Die Erfolgsquote von Implantaten über einen Zehnjahreszeitraum liegt heute bei etwa 88 – 97 %. Zum Vergleich: Normale Brücken haben eine Erfolgsquote von ca. 80 %, Kronen auf eigenen Zähnen von ca. 75 % und implante wurzelbehandelte Zähne von nur ca. 50 %.

Was verlängert die Lebensdauer von Implantaten?

Grundsätzlich gilt: Die schwierigste Phase im „Leben“ eines implante Implantates ist die Einheilphase. Die meisten Implantate gehen in den ersten Wochen und Monaten verloren. Zu einem späteren Zeitpunkt sind sie weitgehend „sicher“.
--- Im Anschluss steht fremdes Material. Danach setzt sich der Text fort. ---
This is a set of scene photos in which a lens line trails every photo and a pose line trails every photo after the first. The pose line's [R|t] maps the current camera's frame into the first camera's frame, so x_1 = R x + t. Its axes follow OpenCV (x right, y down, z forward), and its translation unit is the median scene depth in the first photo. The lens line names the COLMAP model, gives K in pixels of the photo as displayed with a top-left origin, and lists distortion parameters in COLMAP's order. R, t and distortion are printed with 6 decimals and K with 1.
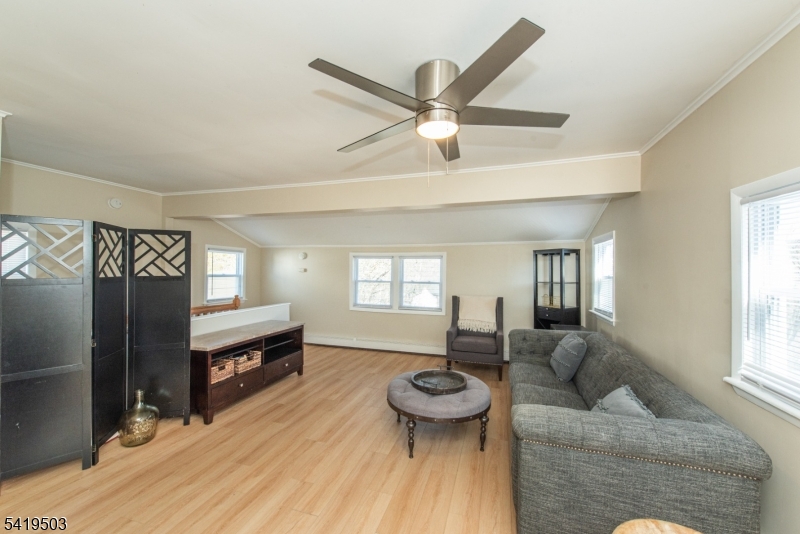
lens RADIAL K [[318.7, 0, 400.0], [0, 318.7, 267.0], [0, 0, 1]] dist [0.000882, -0.000100]
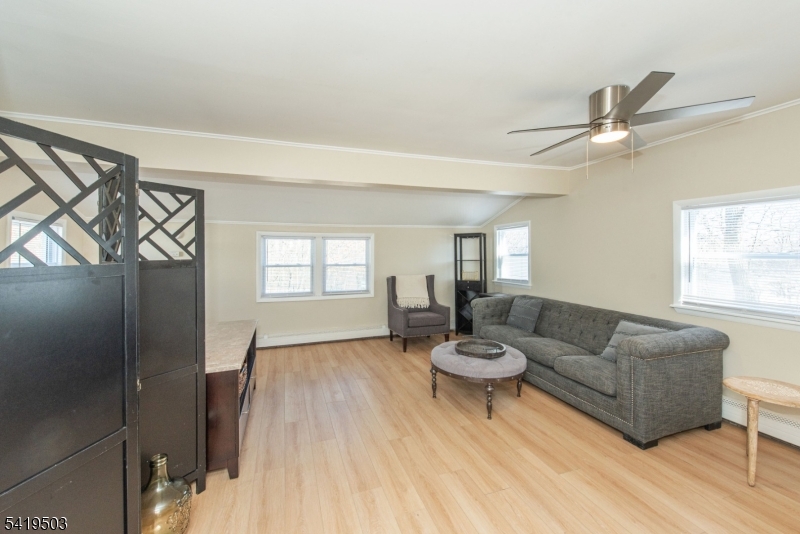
lens RADIAL K [[326.2, 0, 399.3], [0, 326.2, 251.6], [0, 0, 1]] dist [-0.000224, -0.000507]
pose [[0.807182, -0.009859, 0.590220, -0.523211], [0.009515, 0.999948, 0.003690, 0.009335], [-0.590226, 0.002638, 0.807234, 0.166483]]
Deshalb ist es enorm wichtig, die Implantate während der Einheilphase vor unzweckmäßigen Belastungen zu bewahren. Am besten gelingt das, wenn sie als zweiteilige Implantate unter dem Zahnfleisch einheilen.

Nachdem die Implantate mit Brücken, Kronen oder Zahnersatz versorgt wurden, spielt die sorgfältige und regelmäßige Pflege die größte Rolle für die Lebensdauer. Es liegt also viel an Ihnen selbst! Wir zeigen Ihnen nach der Implantation wie und womit Sie Ihre neuen Zähne am besten reinigen.

Ein anderer Faktor für eine lange Lebensdauer Ihrer Implantate ist die regelmäßige (meist halbjährliche) Kontrolle und Professionelle Zahnreinigung in der Zahnarztpraxis.

Wenn Sie all diese Punkte berücksichtigen, haben Sie sehr gute Chancen, Ihre implante Implantate ein Leben lang zu behalten. Das ist es doch wert, oder?